RFR: 8333867: SHA3 performance can be improved

Ferenc Rakoczi duke at openjdk.org
Tue Jun 11 08:06:14 UTC 2024


On Mon, 10 Jun 2024 21:09:16 GMT, Ferenc Rakoczi <duke at openjdk.org> wrote:

>> src/java.base/share/classes/sun/security/provider/SHA3.java line 100:
>> 
>>> 98:         b2lLittle(b, ofs, longBuf, 0, blockSize);
>>> 99:         for (int i = 0; i < blockSize / 8; i++) {
>>> 100:             state[i] ^= longBuf[i];
>> 
>> Clever. So the intrinsic (C2 code) still generates code corresponding original loop with `byte b[]` array. This will be confusing. It will also slowdown execution in Interpreter so - additional array copy.
>> 
>> New code also assumes that `buffer.length == blockSize` and `(buffer.length % 8) == 0`. I hope there is some assertions/checks in java code to verify that.
>> 
>> Some one from core-libs have to review this.
>
> Well, the intrinsic function treats the input and state as long arrays anyways, and so it only works on little endian architectures, where the conversion is a no-op.
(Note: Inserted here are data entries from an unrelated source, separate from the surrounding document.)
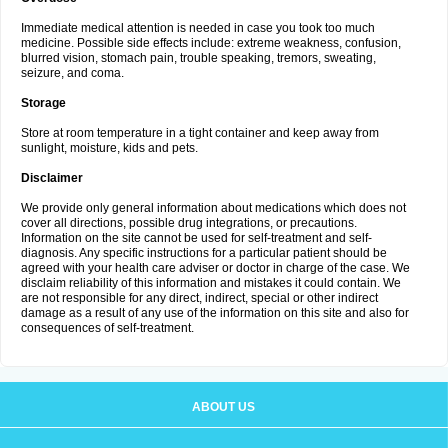
Immediate medical attention is needed in case you took too much
medicine. Possible side effects include: extreme weakness, confusion,
blurred vision, stomach pain, trouble speaking, tremors, sweating,
seizure, and coma.
Storage
Store at room temperature in a tight container and keep away from
sunlight, moisture, kids and pets.
Disclaimer
We provide only general information about medications which does not
cover all directions, possible drug integrations, or precautions.
Information on the site cannot be used for self-treatment and self-
diagnosis. Any specific instructions for a particular patient should be
agreed with your health care adviser or doctor in charge of the case. We
disclaim reliability of this information and mistakes it could contain. We
are not responsible for any direct, indirect, special or other indirect
damage as a result of any use of the information on this site and also for
consequences of self-treatment.
ABOUT US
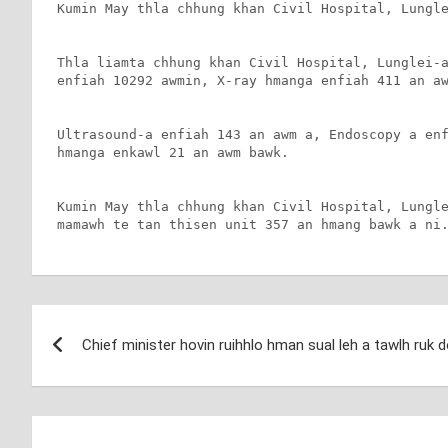
Kumin May thla chhung khan Civil Hospital, Lungle
Thla liamta chhung khan Civil Hospital, Lunglei-a
enfiah 10292 awmin, X-ray hmanga enfiah 411 an aw
Ultrasound-a enfiah 143 an awm a, Endoscopy a enf
hmanga enkawl 21 an awm bawk.

Kumin May thla chhung khan Civil Hospital, Lungle
mamawh te tan thisen unit 357 an hmang bawk a ni
Post
Chief minister hovin ruihhlo hman sual leh a tawlh ruk
navigation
There is no additional array copy, this b2lLittle() call used to be in the keccak() method (along with the conversion back to byte array), the point of this whole change is that only one of these conversions should be done with every keccak() call (an additional benefit is that the xor and the corresponding loads+store is done on longs, not on bytes).

Oh, and about the length: buffer is allocated in the constructor of the parent class (DigestBase) like this:
  buffer = new byte[blockSize];
Here blockSize is one of { 72, 104, 136, 144, 168 }, so divisible by 8.
buffer.length was used before probably because blockSize was declared private in DigestBase. I made it protected, because in my opinion it is easier to read the code this way.